The word "round" occurs in some lines of the data. Return each such line.

____ Records shown

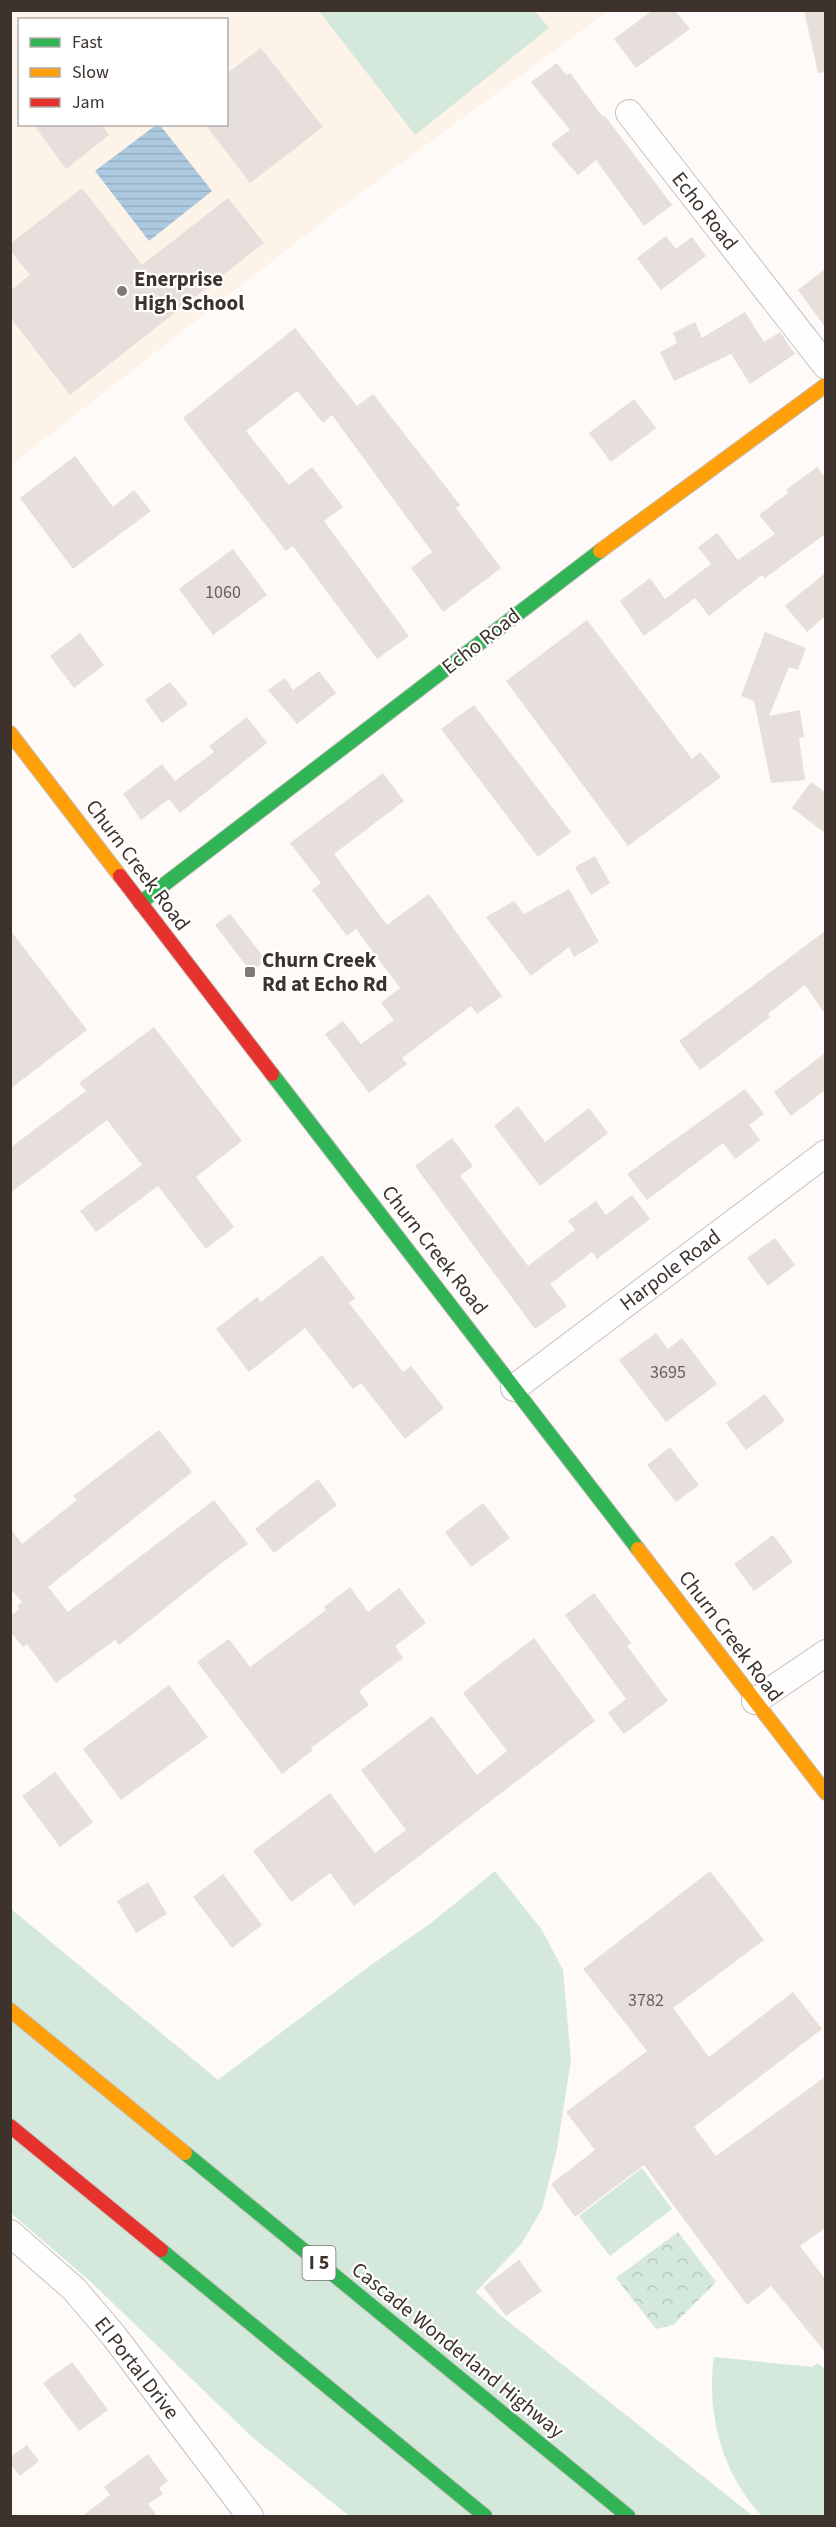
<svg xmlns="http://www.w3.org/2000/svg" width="836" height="2527" viewBox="0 0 836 2527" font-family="'Source Sans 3',sans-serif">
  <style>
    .education { fill: #fdf3e8; fill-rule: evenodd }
    .grass { fill: #d4e9db }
    .forest { fill: url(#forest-crowns) }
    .water { fill: url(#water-rules) }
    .building { fill: #e6dfdb }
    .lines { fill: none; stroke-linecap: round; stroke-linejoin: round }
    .street-casing { stroke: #c6c0bc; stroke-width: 28 }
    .fast-casing { stroke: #c6c0bc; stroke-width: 16 }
    .slow-casing { stroke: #c6c0bc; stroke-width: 16 }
    .jam-casing { stroke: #c6c0bc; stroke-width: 16 }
    .street { stroke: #fffefe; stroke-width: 26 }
    .fast { stroke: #30b455; stroke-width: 14 }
    .slow { stroke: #ff9f0a; stroke-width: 14 }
    .jam { stroke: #e5322d; stroke-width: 14 }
    .poi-dot { fill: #807873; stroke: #fff; stroke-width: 2 }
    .labels { text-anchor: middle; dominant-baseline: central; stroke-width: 4.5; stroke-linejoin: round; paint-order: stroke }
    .number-label { font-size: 18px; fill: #6a605a }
    .shield { fill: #fff; stroke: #77706b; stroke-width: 1.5 }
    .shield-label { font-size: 20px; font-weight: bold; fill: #3d322c }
    .street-label { font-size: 21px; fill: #3d322c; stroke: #fff }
    .poi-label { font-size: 21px; font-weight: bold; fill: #3d322c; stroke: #fff; text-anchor: start }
  </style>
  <defs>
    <pattern id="forest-crowns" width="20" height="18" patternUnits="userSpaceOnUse" patternTransform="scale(1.5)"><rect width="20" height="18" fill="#d4e9db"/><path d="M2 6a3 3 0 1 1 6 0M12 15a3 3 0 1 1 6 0" fill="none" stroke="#b7c8bc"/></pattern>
    <pattern id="water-rules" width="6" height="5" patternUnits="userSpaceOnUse" patternTransform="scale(1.5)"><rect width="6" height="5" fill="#adc9e0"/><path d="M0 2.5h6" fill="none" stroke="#96adc0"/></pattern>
  </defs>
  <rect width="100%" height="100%" fill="#fdfaf8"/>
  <path class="education" d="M11 11H608L335 212 11 465ZM20 20H226V124H20Z"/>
  <g class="grass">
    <polygon points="319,11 535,11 549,28 415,135"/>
    <polygon points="495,1871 542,1930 563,1970 571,2060 557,2149 542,2209 522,2243 476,2292 499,2314 753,2516 349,2516 251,2436 92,2283 11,2213 11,1909 218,2080 371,1965 431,1923"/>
    <polygon points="642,2168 672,2209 610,2256 579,2216"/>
    <path d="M714 2357 812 2367 818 2363 825 2370V2516H762C722 2474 706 2413 714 2357Z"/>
  </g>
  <polygon class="forest" points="678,2232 716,2282 673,2325 656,2329 616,2278"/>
  <polygon class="water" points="156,125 160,125 212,191 149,241 95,171"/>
  <g class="building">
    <polygon points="653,10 674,10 690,29 636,68 614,39"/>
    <polygon points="804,10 825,10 825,72 818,73"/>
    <polygon points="261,48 323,127 250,183 205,124 226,124 226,74"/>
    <polygon points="557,63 566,75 570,73 603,117 605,116 672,205 644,226 596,160 578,175 551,144 570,130 531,82"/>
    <polygon points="33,124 101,124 109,135 66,169"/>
    <polygon points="82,188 142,265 228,198 264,243 70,395 10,317 10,291 30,275 10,250 10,244"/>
    <polygon points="666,236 676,249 692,237 706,256 661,290 637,258"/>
    <polygon points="825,269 825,327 798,290"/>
    <polygon points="745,312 764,342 780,332 795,354 750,384 731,354 674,381 660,352 677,343 673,333 695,322 702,338"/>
    <polygon points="295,328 357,406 373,394 460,505 456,508 501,568 443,612 411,568 432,552 332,415 323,423 297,391 246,431 289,485 312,467 343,507 324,521 409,636 377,659 293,546 286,551 183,418"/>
    <polygon points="634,399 656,428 611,462 589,433"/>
    <polygon points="75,456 113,507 134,490 151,511 73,569 20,498"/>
    <polygon points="817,467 825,477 825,534 765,578 762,575 709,616 695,598 644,636 620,601 650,578 665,599 711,564 698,547 717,533 738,560 775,534 759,515 788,493 786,490"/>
    <polygon points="233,549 267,595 213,635 179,589"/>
    <polygon points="825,573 825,616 807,632 785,606"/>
    <polygon points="587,620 692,759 700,752 721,777 628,846 506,681"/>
    <polygon points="765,632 806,648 798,670 789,667 769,716 800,710 804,737 799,738 805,780 771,783 754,701 741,696"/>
    <polygon points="80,633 104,665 74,688 50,656"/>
    <polygon points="319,671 336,693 297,724 268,690 285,678 293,690"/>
    <polygon points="170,682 188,704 162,723 145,700"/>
    <polygon points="474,705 571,832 538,857 441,729"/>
    <polygon points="247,717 267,743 180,813 169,799 141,820 123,794 162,764 175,781 214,752 209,746"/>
    <polygon points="383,773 404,801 334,854 387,925 429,894 502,996 477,1014 471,1006 402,1058 407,1064 369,1093 325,1034 343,1021 361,1044 394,1020 381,1003 400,988 356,929 347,936 312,890 321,883 290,843"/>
    <polygon points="811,782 825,792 825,833 792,808"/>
    <polygon points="595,856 610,883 591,895 575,867"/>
    <polygon points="569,889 599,942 574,957 569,947 531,976 486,917 514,901 524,914"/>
    <polygon points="230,914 266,960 251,972 215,925"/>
    <polygon points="10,930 87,1030 10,1089"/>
    <polygon points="825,931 825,1014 805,985 768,1014 770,1017 700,1070 679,1041"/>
    <polygon points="154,1027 242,1141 196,1177 234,1227 206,1249 158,1186 96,1232 80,1211 142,1165 107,1120 10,1193 10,1148 86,1091 79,1083"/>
    <polygon points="825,1053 825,1090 791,1116 774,1092"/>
    <polygon points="745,1089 764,1114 749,1125 760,1140 735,1159 723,1143 647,1200 627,1174"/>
    <polygon points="518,1106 545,1142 589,1108 608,1133 540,1186 494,1126"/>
    <polygon points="452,1138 473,1166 460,1176 528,1266 575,1230 568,1221 596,1201 606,1215 632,1195 650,1219 597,1259 592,1252 550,1284 567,1306 535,1329 415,1166"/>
    <polygon points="775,1238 795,1265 768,1286 747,1258"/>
    <polygon points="322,1255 355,1298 349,1303 403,1372 411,1366 444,1408 405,1439 361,1383 353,1389 305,1328 249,1372 216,1329 257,1297 261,1302"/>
    <polygon points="656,1333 668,1349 682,1338 717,1384 666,1422 619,1360"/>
    <polygon points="765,1394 785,1421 746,1450 726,1423"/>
    <polygon points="159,1430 192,1472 48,1587 68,1612 214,1500 248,1544 223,1562 119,1645 115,1640 56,1683 27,1644 23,1647 10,1631 10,1616 20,1609 17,1606 22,1602 10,1588 10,1528 22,1544 77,1500 73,1496"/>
    <polygon points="670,1447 699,1485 676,1502 647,1465"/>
    <polygon points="318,1479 337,1505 274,1553 255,1529"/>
    <polygon points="483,1503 510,1538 471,1567 445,1532"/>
    <polygon points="773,1535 793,1562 754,1591 734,1564"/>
    <polygon points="350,1587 368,1612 399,1588 426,1623 395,1646 403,1658 359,1691 369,1705 311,1748 313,1750 282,1774 197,1662 229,1639 250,1667 326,1610 324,1607"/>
    <polygon points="594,1593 631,1643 627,1646 668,1701 624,1734 608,1713 626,1699 565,1615"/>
    <polygon points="534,1638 595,1721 354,1906 330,1873 291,1902 253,1851 330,1793 375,1853 406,1830 361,1770 432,1716 477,1775 507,1751 463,1693"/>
    <polygon points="169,1685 208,1737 121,1800 83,1749"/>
    <polygon points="55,1772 93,1822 60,1847 22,1796"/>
    <polygon points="710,1871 764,1940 673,2008 709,2057 793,1992 822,2029 694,2127 716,2156 825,2077 825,2228 800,2246 825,2279 825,2352 771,2286 747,2305 644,2165 575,2217 551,2184 595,2150 566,2112 647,2051 583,1969"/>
    <polygon points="223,1874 262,1925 232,1948 193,1897"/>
    <polygon points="148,1882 167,1914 136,1933 117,1901"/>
    <polygon points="519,2260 542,2291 506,2316 483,2287"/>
    <polygon points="72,2362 108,2410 79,2431 43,2383"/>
    <polygon points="27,2445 39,2461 20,2476 10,2464 10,2457"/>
    <polygon points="148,2454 168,2481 159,2488 163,2494 148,2504 158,2517 81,2517 110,2495 104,2487"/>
  </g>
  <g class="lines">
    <g class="street-casing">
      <g id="street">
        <polyline points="629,113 826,366"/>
        <polyline points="514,1388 826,1153"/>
        <polyline points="755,1701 826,1653"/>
        <polyline points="10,2233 74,2289 114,2336 250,2516"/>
      </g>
    </g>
    <g class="fast-casing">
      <g id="fast">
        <polyline points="140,903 600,551"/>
        <polyline points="272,1074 638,1549"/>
        <polyline points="185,2153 628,2516"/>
        <polyline points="161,2250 485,2516"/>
      </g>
    </g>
    <g class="slow-casing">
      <g id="slow">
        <polyline points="600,551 826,385"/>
        <polyline points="10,733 120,876"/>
        <polyline points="638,1549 826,1793"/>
        <polyline points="10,2010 185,2153"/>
      </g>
    </g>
    <g class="jam-casing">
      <g id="jam">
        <polyline points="120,876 272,1074"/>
        <polyline points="10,2126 161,2250"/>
      </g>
    </g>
    <use href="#street" class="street"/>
    <use href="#fast" class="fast"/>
    <use href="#slow" class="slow"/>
    <use href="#jam" class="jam"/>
  </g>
  <g class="poi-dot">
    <circle cx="122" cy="291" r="6"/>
    <rect x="244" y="966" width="12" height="12" rx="3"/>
  </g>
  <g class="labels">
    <g class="number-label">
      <text x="223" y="592">1060</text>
      <text x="668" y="1372">3695</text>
      <text x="646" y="2000">3782</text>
    </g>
    <rect class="shield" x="302.5" y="2246" width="33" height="34" rx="4.5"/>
    <g class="shield-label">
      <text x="319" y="2263">I 5</text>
    </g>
    <g class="street-label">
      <text transform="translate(705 211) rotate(52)">Echo Road</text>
      <text transform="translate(481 641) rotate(-38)">Echo Road</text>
      <text transform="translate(138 865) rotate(53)">Churn Creek Road</text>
      <text transform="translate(435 1250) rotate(52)">Churn Creek Road</text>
      <text transform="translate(670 1270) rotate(-37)">Harpole Road</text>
      <text transform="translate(731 1636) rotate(53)">Churn Creek Road</text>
      <text transform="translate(458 2350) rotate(39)">Cascade Wonderland Highway</text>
      <text transform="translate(137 2368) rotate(52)">El Portal Drive</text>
    </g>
    <g class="poi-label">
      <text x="134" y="279">Enerprise<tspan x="134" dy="24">High School</tspan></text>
      <text x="262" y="960">Churn Creek<tspan x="262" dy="24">Rd at Echo Rd</tspan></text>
    </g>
  </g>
  <rect width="836" height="2527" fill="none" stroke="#3d322c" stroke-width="24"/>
  <rect x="18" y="18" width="210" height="108" fill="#ffffff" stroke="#b1adab" stroke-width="1.5"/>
  <rect x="30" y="38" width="30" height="9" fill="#30b455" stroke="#b1adab" stroke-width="1.5"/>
  <text x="72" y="48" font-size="18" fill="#3d322c">Fast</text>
  <rect x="30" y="68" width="30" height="9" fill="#ff9f0a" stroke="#b1adab" stroke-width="1.5"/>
  <text x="72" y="78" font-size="18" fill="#3d322c">Slow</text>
  <rect x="30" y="98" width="30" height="9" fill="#e5322d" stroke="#b1adab" stroke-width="1.5"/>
  <text x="72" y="108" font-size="18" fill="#3d322c">Jam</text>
</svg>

________

* _Answer section_
    .lines { fill: none; stroke-linecap: round; stroke-linejoin: round }
    .labels { text-anchor: middle; dominant-baseline: central; stroke-width: 4.5; stroke-linejoin: round; paint-order: stroke }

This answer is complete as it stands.